### Text segment ###
Re: [VOTE] Release Spark 3.2.1 (RC1)

huaxin gao Tue, 18 Jan 2022 00:04:50 -0800

Hi Bjorn,
Thanks for testing 3.2.1 RC1!
DataFrame.to_pandas_on_spark is deprecated in 3.3.0, not in 3.2.1. That's
why you didn't get any Warnings.


Huaxin

On Sat, Jan 15, 2022 at 4:12 PM Dongjoon Hyun <dongjoon.h...@gmail.com>
wrote:

> Hi, Bjorn.
>
> It seems that you are confused about my announcement. The test coverage
> announcement is about the `master` branch which is for the upcoming Apache
> Spark 3.3.0. Apache Spark 3.3 will start to support Java 17, not old
> release branches like Apache Spark 3.2.x/3.1.x/3.0.x.
>
> > 1. If I change the java version to 17 I did get an error which I did not
> copy. But have you built this with java 11 or java 17? I have notis that we
> test using java 17, so I was hoping to update java to version 17.
>
> The Apache Spark community is still actively developing, stabilizing, and
> optimizing Spark on Java 17. For the details, please see the following.
>
> SPARK-33772: Build and Run Spark on Java 17
> SPARK-35781: Support Spark on Apple Silicon on macOS natively on Java 17
> SPARK-37593: Optimize HeapMemoryAllocator to avoid memory waste when using
> G1GC
>
> In short, please don't expect Java 17 with Spark 3.2.x and older versions.
>
> Thanks,
> Dongjoon.
>
>
>
> On Sat, Jan 15, 2022 at 11:19 AM Bjørn Jørgensen <bjornjorgen...@gmail.com>
> wrote:
>
>> 2. Things
>>
>> I did change the dockerfile from jupyter/docker-stacks to
>> https://github.com/bjornjorgensen/docker-stacks/blob/master/pyspark-notebook/Dockerfile
>> then I build, tag and push.
###
§ **Exercise tasks**:
1. According to the Spark 3.2.1 vote thread, why did Bjorn get no warnings when using DataFrame.to_pandas_on_spark? Answer in one to three sentences.
2. Extend the Spark 3.2.1 vote thread, starting after its final line, "then I build, tag and push."
The data after this thread is separate material.
### Given records ###
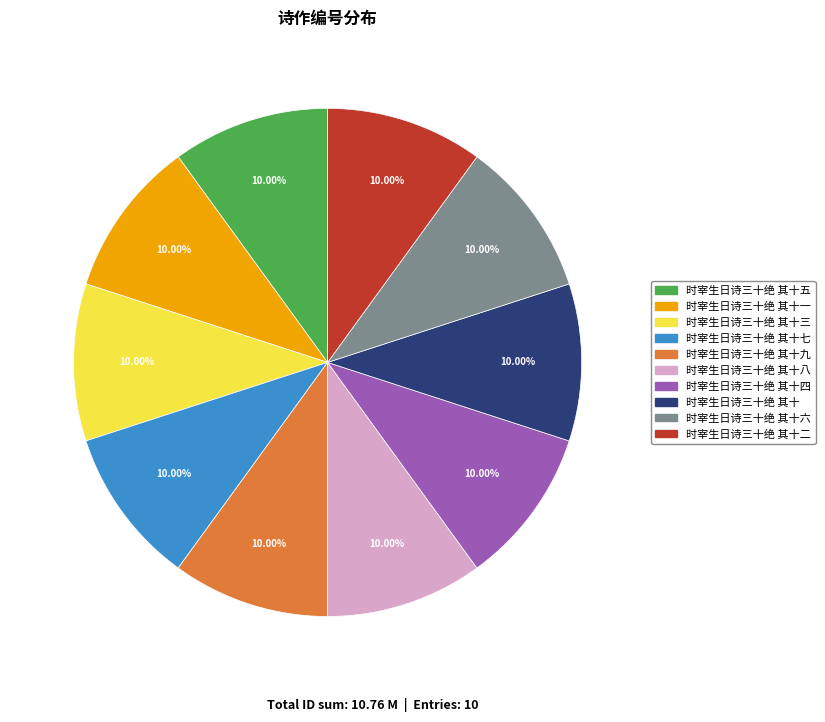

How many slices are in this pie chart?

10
###
### Given records ###
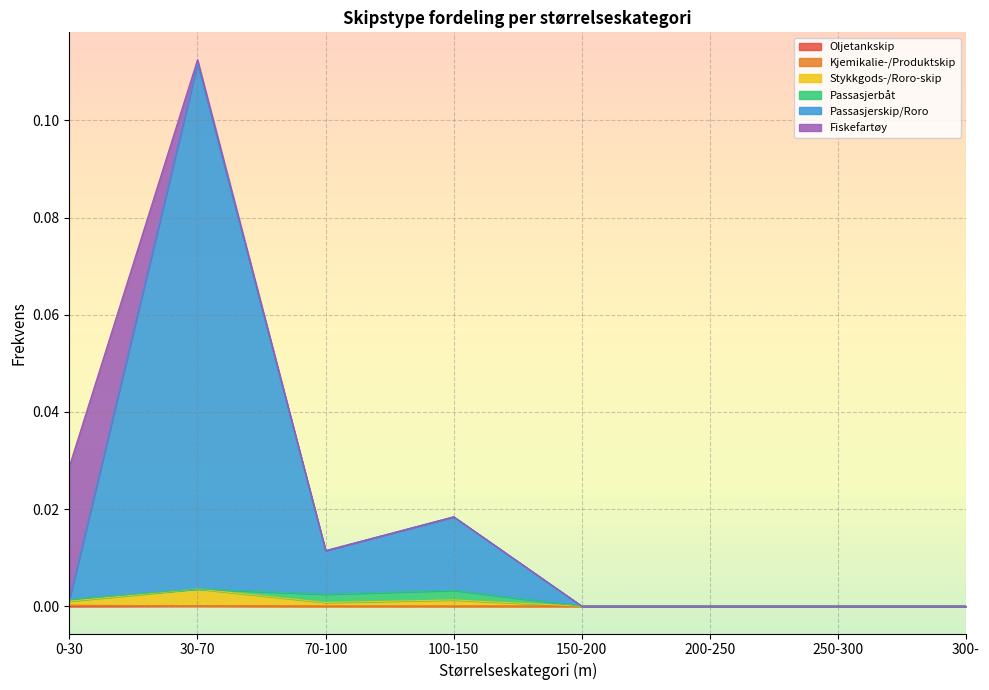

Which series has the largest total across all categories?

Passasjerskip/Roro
###
§ **Expected responses**:
1. Bjorn got no warnings because DataFrame.to_pandas_on_spark is deprecated in 3.3.0, not in 3.2.1, the release candidate he was testing.

2.
>> And I start it with docker-compose like
>>
>> version: '2.1'
>> services:
>>     jupyter:
>>         image: bjornjorgensen/spark-notebook:spark-3.2.1RC-1
>>         restart: 'no'
>>         volumes:
>>             - ./notebooks:/home/jovyan/notebooks
>>         ports:
>>             - "8881:8888"
>>             - "8181:8080"
>>             - "7077:7077"
>>             - "4040:4040"
>>         environment:
>>             NB_UID: ${UID}
>>             NB_GID: ${GID}
>>
>>
>> 1. If I change the java version to 17 I did get an error which I did not
>> copy. But have you built this with java 11 or java 17? I have notis that we
>> test using java 17, so I was hoping to update java to version 17.
>>
>> 2.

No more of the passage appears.